On Jan. 1, officials in Switzerland enacted a new law prohibiting the use of hyperflexion, or rollkur, in their country. The law was originally proposed in 2008 and was approved by the Swiss government in October of 2013.
Similar to the Fédération Equestre Internationale’s 2010 distinction of the difference between “rollkur” and “low, deep and round”, the new Swiss law seeks to target “extreme” cases of hyperflexion, in which a horse’s head and neck are forced into a particularly low position by pulling on the reins or other means.
Unlike the FEI rule that prohibits rollkur in competition on a federation level, the Swiss law makes the act an abuse against animals at the government level under Article 21 of the Ordonnance sur la Protection des Animaux.
According to Nathalie Rochat, a spokesperson for Switzerland’s Federal Food Safety and Veterinary Office, Switzerland banned rollkur on a national level so that authorities can officially control and sanction horse owners because the practice is not considered to be in line with animal welfare principles.
Rochat said that breaking the law will be punishable by fines of up to 20,000 Swiss Francs, or about $22,200, and that regional veterinarians will enforce it.
A full text of the law is available online.

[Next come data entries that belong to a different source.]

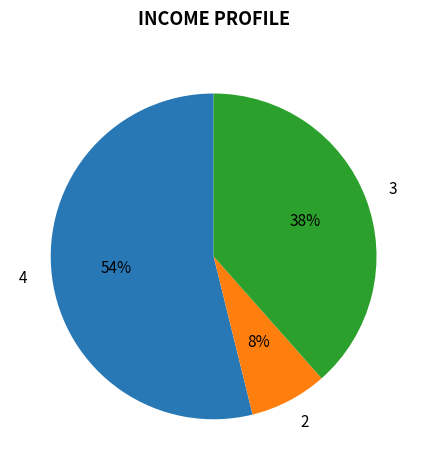

To the nearest percent, what is the average slice percentage?

33%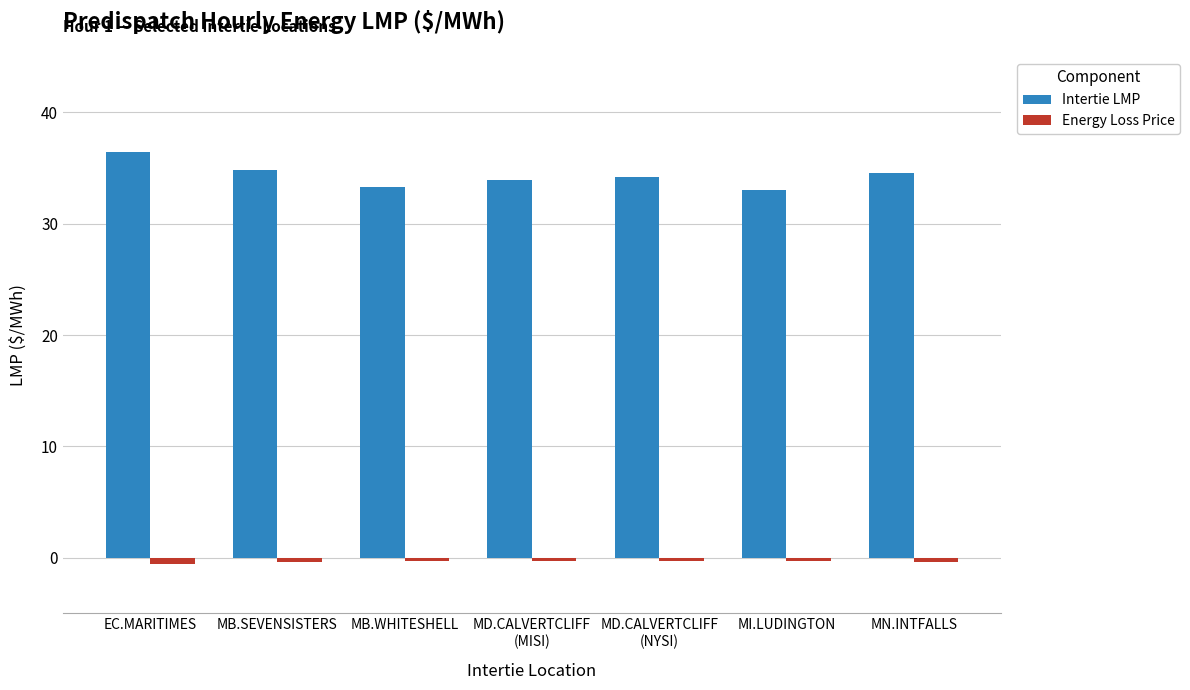

Which label corresponds to the largest value in the chart?

EC.MARITIMES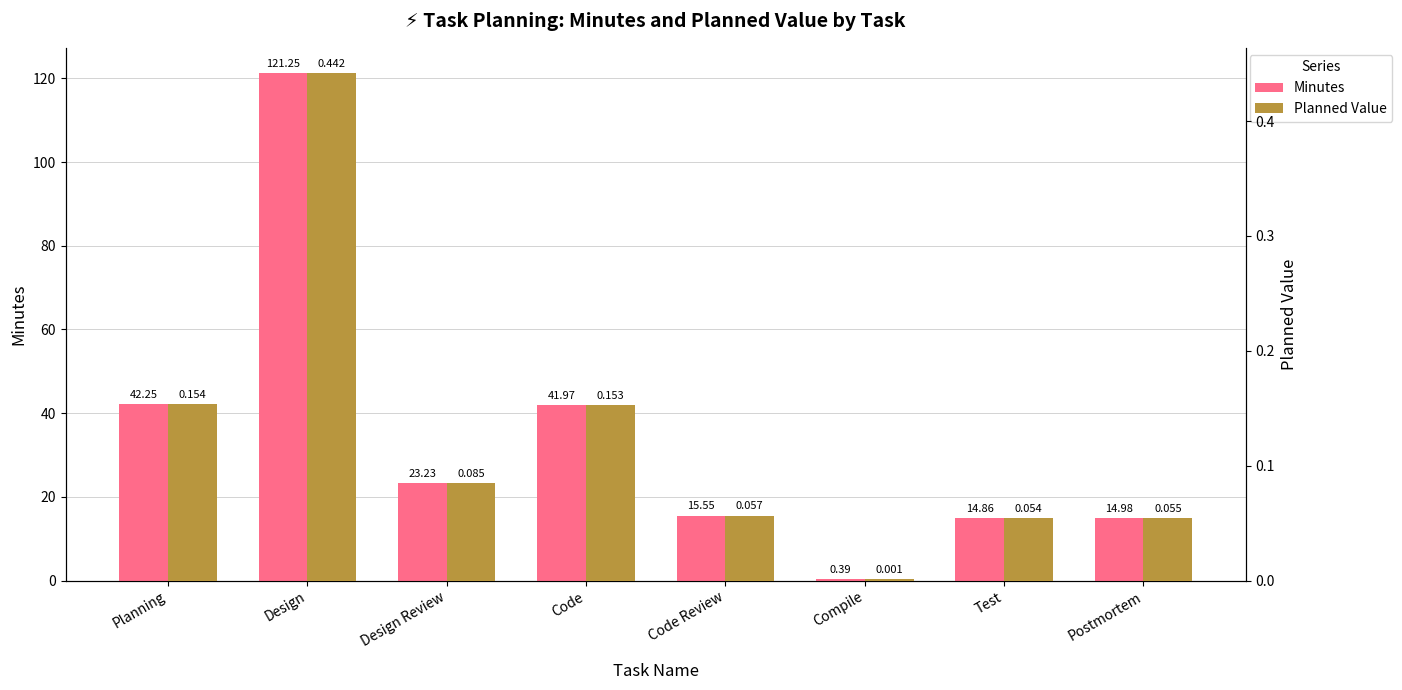

Which category has the lowest value across all series?

Compile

Article 21 also includes a new rule that prohibits the practice of poling a horse to make it jump higher or neater. The law defines poling as “any action that causes the horse pain or fear to make it lift its legs higher. This applies to both active measures, such as the lifting of a bar or jump after take-off, as well as passive measures such as the use of barely visible thin rods or wire, or chemical substances placed on the horse’s legs which leads to surface pain.”